The servers being used for the cow, mouse, rat, plant, and prokaryote boutique sequence sites have been upgraded to the same type of dual quad-core processor based computers as the new human site. The new servers are a generous gift of the Biomedical Research Centre at the University of British Columbia. We'd like to thank John Wilkins group at the University of Manitoba, who donated the equipment to host these sites for the last two years.

Human Invitational proteome updated (2007/03/08)

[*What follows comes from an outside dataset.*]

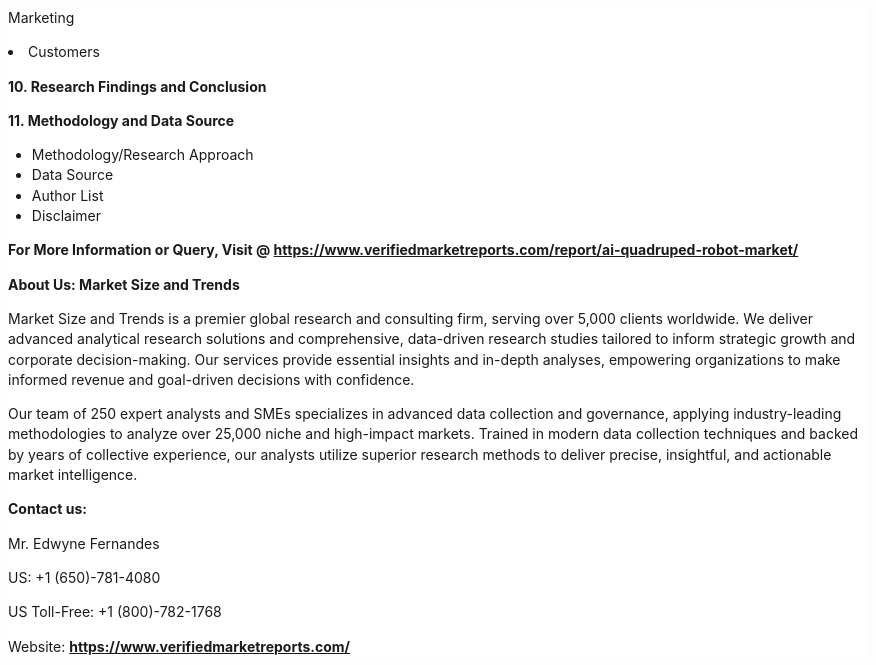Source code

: Marketing</li><li>Customers</li></ul><p><strong>10. Research Findings and Conclusion</strong></p><p><strong>11. Methodology and Data Source</strong></p><ul><li>Methodology/Research Approach</li><li>Data Source</li><li>Author List</li><li>Disclaimer</li></ul></p><p><strong>For More Information or Query, Visit @ <a href="https://www.verifiedmarketreports.com/report/ai-quadruped-robot-market/">https://www.verifiedmarketreports.com/report/ai-quadruped-robot-market/</a></strong></p><p><strong>About Us: Market Size and Trends</strong></p><p>Market Size and Trends is a premier global research and consulting firm, serving over 5,000 clients worldwide. We deliver advanced analytical research solutions and comprehensive, data-driven research studies tailored to inform strategic growth and corporate decision-making. Our services provide essential insights and in-depth analyses, empowering organizations to make informed revenue and goal-driven decisions with confidence.</p><p>Our team of 250 expert analysts and SMEs specializes in advanced data collection and governance, applying industry-leading methodologies to analyze over 25,000 niche and high-impact markets. Trained in modern data collection techniques and backed by years of collective experience, our analysts utilize superior research methods to deliver precise, insightful, and actionable market intelligence.</p><p><strong>Contact us:</strong></p><p>Mr. Edwyne Fernandes</p><p>US: +1 (650)-781-4080</p><p>US Toll-Free: +1 (800)-782-1768</p><p>Website: <strong><a href="https://www.verifiedmarketreports.com/">https://www.verifiedmarketreports.com/</a></strong></p>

The Human Invitational Database is a collection of highly curated RNA sequences meant to track the existence of splice variants and unanticipated translations of human genes. We have always made this sequence collection available through the human boutique search server and have updated this set of sequences to version H-InvDB_3.8.

Cat and Guinea pig proteomes added (2007/03/08)

The predicted sequences of the cat (Felis catus) and Guinea pig (Cavia porcellus) proteomes have been added to the main servers of the GPM. These sequences were obtained from the ENSEMBL CAT build 43.1 and ENSEMBL cavPor2 build 43.1. These are low coverage 2X assemblies, so the underlying gene models are expected to change with time. For comparison, these proteomes contain approximately 13,000 more protein sequences for each species than are available in NCBI's nr.

Rabbit proteome added (2007/03/07)

The predicted sequences of the rabbit (Oryctolagus cuniculus) proteome have been added to the main servers of the GPM. These sequences were obtained from the ENSEMBL RABBIT build 43.1b. This is a low coverage 2X assembly, so the underlying gene models are expected to change with time. For comparison, this proteome contains approximately 10,000 more rabbit protein sequences than are available in NCBI's nr.

Equipment upgrade (2007/02/28)

On Saturday (2007/02/24) we upgraded the search servers human, h066, and h112 to dual processor (Intel XEON E5345, 2.2 GHz), quad-core computers, improving search speed performance to be about three times faster than the fastest other computers we have in the system. Several more of these relatively high speed computers have been ordered and they should be installed within a few weeks.

An error in one of the configuration files on the new "human" server has caused any searches performed on that server using the IPI, SWISS-PROT, UNIGENE or HIT sequences sets to be incomplete: X! Tandem was unable to access the appropriate sequence files. The problem has been corrected, but any searches performed on these sequence sets since Saturday should be repeated. The same problem affected all searches performed using X! Hunter (the "Feeling lucky" button).

New versions of X! series search engines released (2007/01/31)

New versions of X! Tandem, P3 and Hunter are now available at the GPM ftp site. This release fixes up a few small issues associated with operating system compatibility, some new information generated from the data in GPMDB and adds some new information to the output data files that can be used for quality control purposes. It also includes compiled versions for the Mac OS 10.4 for Intel-based Macs.